- [Data visualization images]:

╭──

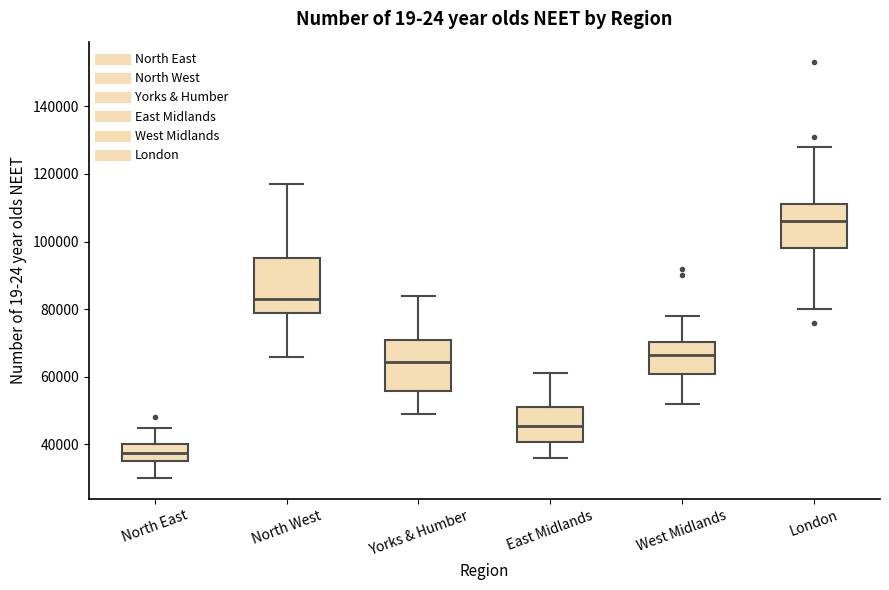

Reading left to right, read every box against the y-axis: the position of its median line, the range the box covers, and the ends of its whiskers. The values are not printed on the chart, so give them approximately, as read against the axis.

North East: median 38000, box 36000 to 40000, whiskers 30000 to 46000
North West: median 84000, box 80000 to 96000, whiskers 66000 to 118000
Yorks & Humber: median 64000, box 56000 to 72000, whiskers 50000 to 84000
East Midlands: median 46000, box 40000 to 52000, whiskers 36000 to 62000
West Midlands: median 66000, box 60000 to 70000, whiskers 52000 to 78000
London: median 106000, box 98000 to 112000, whiskers 80000 to 128000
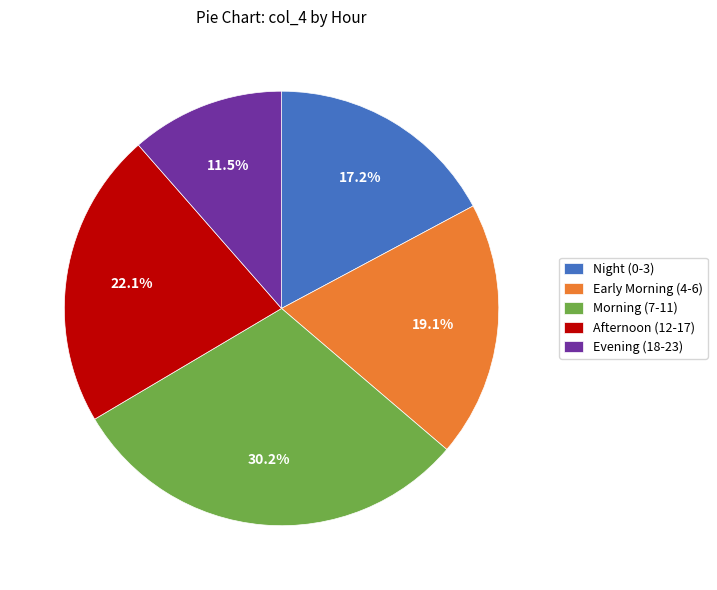

Is the sum of Early Morning (4-6) and Night (0-3) greater than half?

No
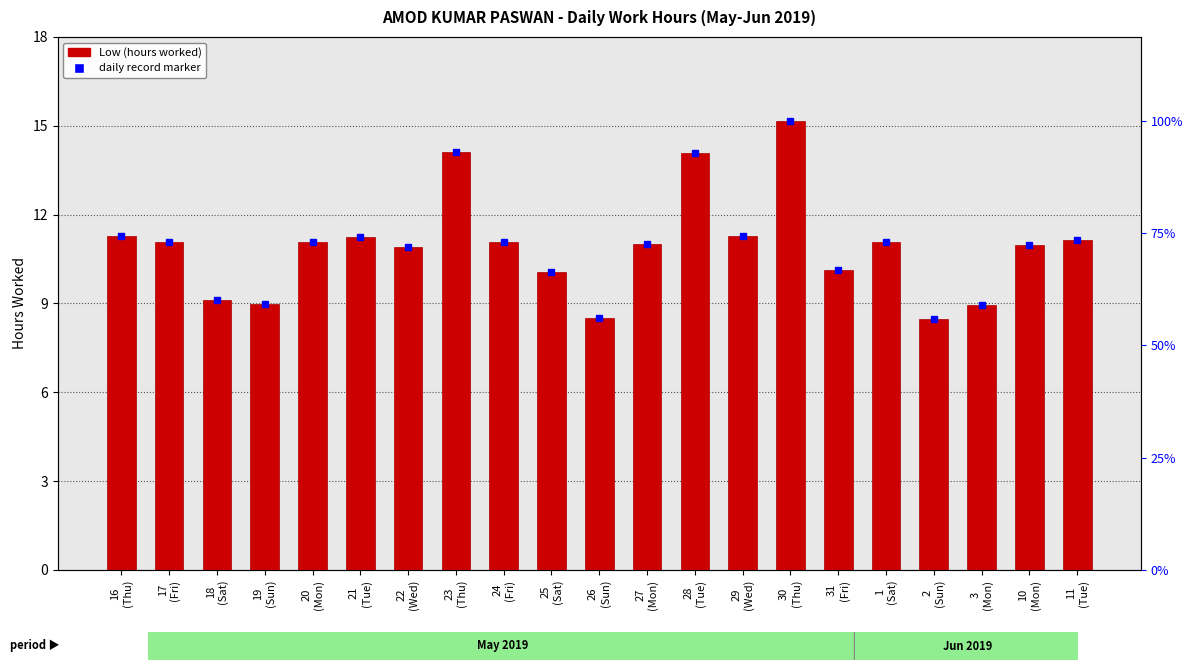

What is the greatest value displayed?

15.2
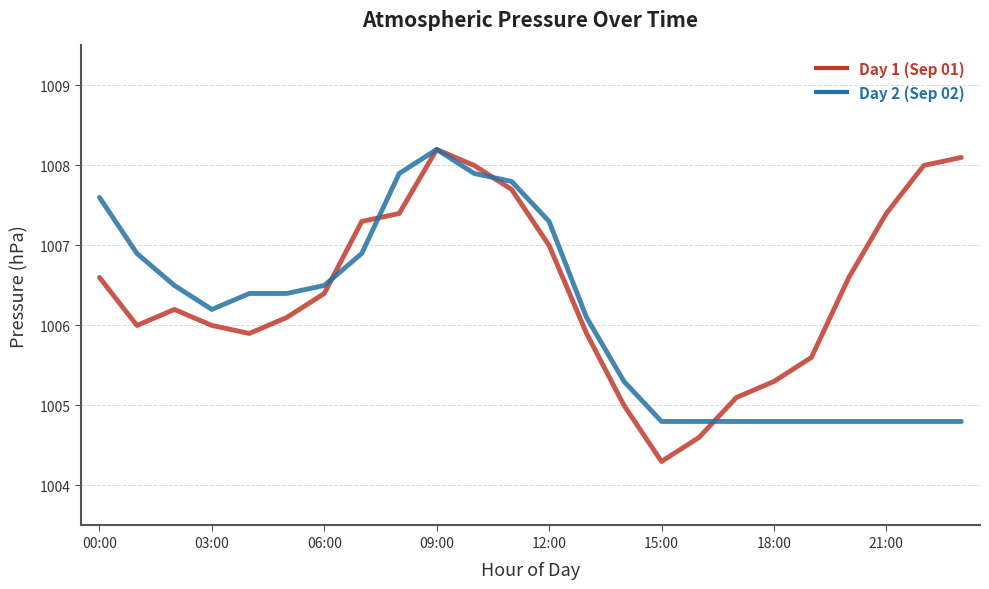

Which series has the largest total across all categories?

Day 1 (Sep 01)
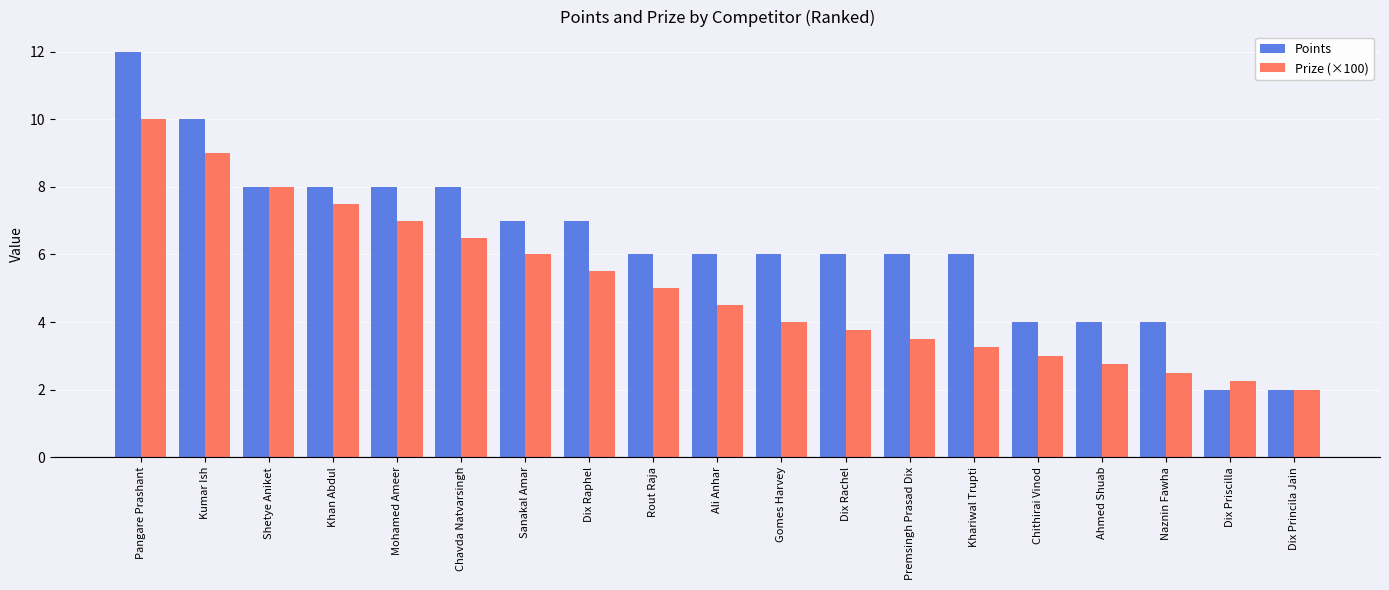

Is it true that Prize (×100) equals 10.4 at Khan Abdul?

False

╰──

- [INSTRUCTION]: Can you write out every line of the records above word for word, leaving out the pictures?

- [TASK RESULT]:
Reading left to right, read every box against the y-axis: the position of its median line, the range the box covers, and the ends of its whiskers. The values are not printed on the chart, so give them approximately, as read against the axis.

North East: median 38000, box 36000 to 40000, whiskers 30000 to 46000
North West: median 84000, box 80000 to 96000, whiskers 66000 to 118000
Yorks & Humber: median 64000, box 56000 to 72000, whiskers 50000 to 84000
East Midlands: median 46000, box 40000 to 52000, whiskers 36000 to 62000
West Midlands: median 66000, box 60000 to 70000, whiskers 52000 to 78000
London: median 106000, box 98000 to 112000, whiskers 80000 to 128000

Is the sum of Early Morning (4-6) and Night (0-3) greater than half?

No

What is the greatest value displayed?

15.2

Which series has the largest total across all categories?

Day 1 (Sep 01)

Is it true that Prize (×100) equals 10.4 at Khan Abdul?

False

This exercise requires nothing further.